» **PASSAGE**
┏━━

Following the previous posts that provided both an introduction to patch descriptors in general and specifically to binary descriptors, it’s time to talk about the individual binary descriptors in more depth. This post will talk about the BRIEF[1] descriptor and the following post will talk about ORB[2], BRISK[3] and FREAK[4].
As you may recall from the previous post, a binary descriptor is composed out of three parts:
- A sampling pattern: where to sample points in the region around the descriptor.
- Orientation compensation: some mechanism to measure the orientation of the keypoint and rotate it to compensate for rotation changes.
- Sampling pairs: which pairs to compare when building the final descriptor.
Recall that to build the binary string representing a region around a keypoint we need to go over all the pairs and for each pair (p1,p2) – if the intensity at point p1 is greater than the intensity at point p2, we write 1 in the binary string and 0 otherwise.
Presented in 2010[1], BRIEF was the first binary descriptor published. It does not have an elaborate sampling pattern or an orientation compensation mechanism, which makes it easier to understand, thus also a good choice for the first descriptor to explain about.

┗━━

» **MATERIAL PROVIDED**
┏━━

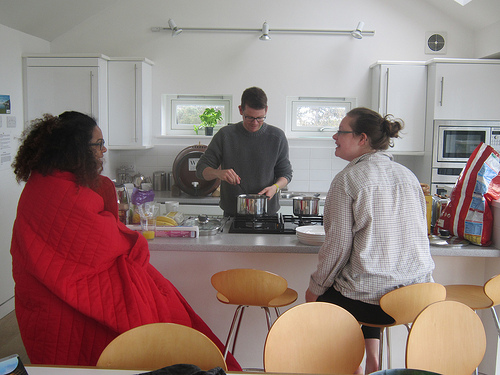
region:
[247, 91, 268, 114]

┗━━

» **SET EXERCISE 1**
In the passage on binary descriptors, what is written into the binary string when the intensity at point p1 is greater than the intensity at point p2?
» **SET EXERCISE 2**
Write what comes next in the passage on binary descriptors, starting after its final sentence.

» **FINAL RESULT 1**
A 1 is written; otherwise a 0 is written.

» **FINAL RESULT 2**
As we’ll see next, BRIEF takes only the information at single pixels location to build the descriptor, so to make him less sensitive to noise we first smooth it by a Gaussian filter.
Now, as we mentioned earlier, BRIEF does not have a sampling pattern thus pairs can be chosen at any point on the SxS patch. To build a BRIEF descriptor of length n, we need to determine n pairs (Xi,Yi). Denote by X and Y the vectors of point Xi and Yi, respectively.
In [1] the authors consider five methods to determine the vectors X and Y:
- X and Y are randomly uniformly sampled.
- X and Y are randomly sampled using a Gaussian distribution, meaning that locations that are closer to the center of the patch are preferred.
- X and Y are randomly sampled using a Gaussian distribution where first X is sampled with a standard deviation of 0.04*S^2 and then the Yi’s are sampled using a Gaussian distribution – Each Yi is sampled with mean Xi and standard deviation of 0.01 * S^2.
- X and Y are randomly sampled from discrete location of a coarse polar gird.
- For each i, Xi is (0, 0) and Yi takes all possible values on a coarse polar grid.
I hope the following figures, which illustrates examples of the five sampling strategies will help clear up the definitions:
BRIEF – illustration of the five sampling pattern
The following figure presents recognition rates using all the five sampling strategies. We can see the recognition rates are about the same, expect for the fifth sampling strategy that shows worse performance:
BRIEF descriptor – performance of the five sampling patterns
As with all the binary descriptors, BRIEF’s distance measure is the number of different bits between two binary strings which can also be computed as the sum of the XOR operation between the strings.
The next post will talk about ORB[2] which extends BRIEF by introducing an orientation compensation mechanism and learns the sampling pairs instead of using a random choice.
Gil.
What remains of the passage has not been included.